◆ Extract provided:
These foiled plots, however, are not typical of Hezbollah’s Latin American operations. For the past two decades, the group’s activities have been primarily financial.
The Tri-Border Area (TBA) between Argentina, Paraguay and Brazil is considered the principal base of Hezbollah’s fundraising operations in Latin America. Through a complex system of money-laundering, involving the exchange of counterfeit US dollars for traveller’s cheques, Hezbollah agents in the TBA are believed to launder millions of dollars every year. In the wider region, their fundraising operations have expanded beyond simple money laundering schemes and now include financial ties to a number of criminal and terrorist groups in Latin America. In November 2014, Brazilian Federal Police reported that Hezbollah agents in the TBA are supplying weapons to Brazil’s largest and most powerful gang, the First Capital Command (PCC). In the past, Hezbollah has also been linked to the Revolutionary Armed Forces of Colombia (FARC), and the Los Zetas cartel in Mexico. In 2009, Jamal Yousef, a former Syrian soldier with suspected ties to Hezbollah, was accused of planning to supply the FARC with an enormous cache of weapons. In 2011, Ayman Joumaa, a Lebanese national with ties to Hezbollah, was indicted for drug dealing and money laundering on behalf of Los Zetas cartel, including more than 85,000 kilogrammes of cocaine and 850 million USD in drug money. It is likely that Hezbollah’s operations are indirectly financing these criminal and terrorist groups, thereby exacerbating pre-existing security issues in Latin America. Furthermore, reports suggesting that Hezbollah agents in the TBA launder over 100 million USD back to Lebanon every year should provoke further analysis of the global impact of Hezbollah’s Latin American operations.
In this light, commentators and policymakers should look beyond the potential threat posed by Hezbollah operatives to US and Israeli targets and afford greater attention to the impact of Hezbollah’s operations on internal security in Latin America. Hezbollah’s ties to the PCC, Los Zetas and the FARC through drug and arms trafficking operations represent serious security threats that risk prolonging the internal conflict and exacerbating high rates of organised crime across the region. Targeted counter-terrorism operations, particularly in the TBA, would rein in Hezbollah’s capacity to support domestic militant and criminal groups and put significant financial strain on Hezbollah’s operations in Latin America.

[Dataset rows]

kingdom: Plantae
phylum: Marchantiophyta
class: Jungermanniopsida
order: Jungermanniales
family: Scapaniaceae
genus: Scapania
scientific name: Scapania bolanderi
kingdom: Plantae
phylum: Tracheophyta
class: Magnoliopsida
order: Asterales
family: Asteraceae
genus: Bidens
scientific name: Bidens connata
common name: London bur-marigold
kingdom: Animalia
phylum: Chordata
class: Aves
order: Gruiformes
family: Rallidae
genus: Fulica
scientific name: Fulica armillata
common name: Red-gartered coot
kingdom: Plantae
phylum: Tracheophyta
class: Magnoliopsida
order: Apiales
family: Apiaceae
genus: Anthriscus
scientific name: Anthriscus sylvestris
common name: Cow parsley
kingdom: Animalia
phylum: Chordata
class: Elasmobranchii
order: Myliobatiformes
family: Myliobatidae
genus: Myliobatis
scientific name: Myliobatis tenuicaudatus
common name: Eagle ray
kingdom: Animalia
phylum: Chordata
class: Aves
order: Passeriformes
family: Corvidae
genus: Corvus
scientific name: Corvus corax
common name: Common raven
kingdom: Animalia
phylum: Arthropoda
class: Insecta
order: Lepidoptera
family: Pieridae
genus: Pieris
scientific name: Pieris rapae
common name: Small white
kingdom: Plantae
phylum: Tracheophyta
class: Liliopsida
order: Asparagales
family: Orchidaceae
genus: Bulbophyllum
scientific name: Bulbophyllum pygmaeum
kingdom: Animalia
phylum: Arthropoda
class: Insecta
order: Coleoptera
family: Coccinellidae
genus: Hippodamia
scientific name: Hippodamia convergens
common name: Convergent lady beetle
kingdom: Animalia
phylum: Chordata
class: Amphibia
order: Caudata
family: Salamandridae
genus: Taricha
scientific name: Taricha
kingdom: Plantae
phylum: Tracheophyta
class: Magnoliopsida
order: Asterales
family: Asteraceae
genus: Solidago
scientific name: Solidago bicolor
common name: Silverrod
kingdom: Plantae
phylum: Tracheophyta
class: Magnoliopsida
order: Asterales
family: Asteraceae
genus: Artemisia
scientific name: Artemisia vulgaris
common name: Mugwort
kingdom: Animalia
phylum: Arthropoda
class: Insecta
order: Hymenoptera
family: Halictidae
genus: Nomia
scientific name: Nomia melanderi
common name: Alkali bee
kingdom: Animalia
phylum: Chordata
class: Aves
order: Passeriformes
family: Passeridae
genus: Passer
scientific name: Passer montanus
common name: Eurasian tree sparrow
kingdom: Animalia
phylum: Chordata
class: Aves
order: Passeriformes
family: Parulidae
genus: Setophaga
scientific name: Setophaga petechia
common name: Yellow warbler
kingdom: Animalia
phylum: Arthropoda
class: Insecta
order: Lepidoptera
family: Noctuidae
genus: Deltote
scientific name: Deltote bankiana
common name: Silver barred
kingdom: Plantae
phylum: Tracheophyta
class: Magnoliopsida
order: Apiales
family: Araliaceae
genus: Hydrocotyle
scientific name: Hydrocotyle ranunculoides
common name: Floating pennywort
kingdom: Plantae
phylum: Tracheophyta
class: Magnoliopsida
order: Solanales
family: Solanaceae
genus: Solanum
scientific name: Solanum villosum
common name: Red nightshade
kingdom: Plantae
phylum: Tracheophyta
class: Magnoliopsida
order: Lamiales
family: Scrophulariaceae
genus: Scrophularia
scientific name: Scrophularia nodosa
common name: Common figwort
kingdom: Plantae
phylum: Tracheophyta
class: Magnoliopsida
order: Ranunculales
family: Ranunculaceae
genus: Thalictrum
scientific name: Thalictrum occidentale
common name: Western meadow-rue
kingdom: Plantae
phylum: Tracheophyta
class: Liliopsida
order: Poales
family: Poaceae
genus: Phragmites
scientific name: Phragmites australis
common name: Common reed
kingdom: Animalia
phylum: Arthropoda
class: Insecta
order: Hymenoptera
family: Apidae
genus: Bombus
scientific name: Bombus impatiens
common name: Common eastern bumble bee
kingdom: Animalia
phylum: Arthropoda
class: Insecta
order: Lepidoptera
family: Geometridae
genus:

◆ Exercise goal: Please copy the passage on Hezbollah in Latin America, starting at the words "These foiled plots, however, are" and stopping after "been primarily financial.", with "two decades" replaced by "twenty years".

◆ Answer for this exercise:
These foiled plots, however, are not typical of Hezbollah’s Latin American operations. For the past twenty years, the group’s activities have been primarily financial.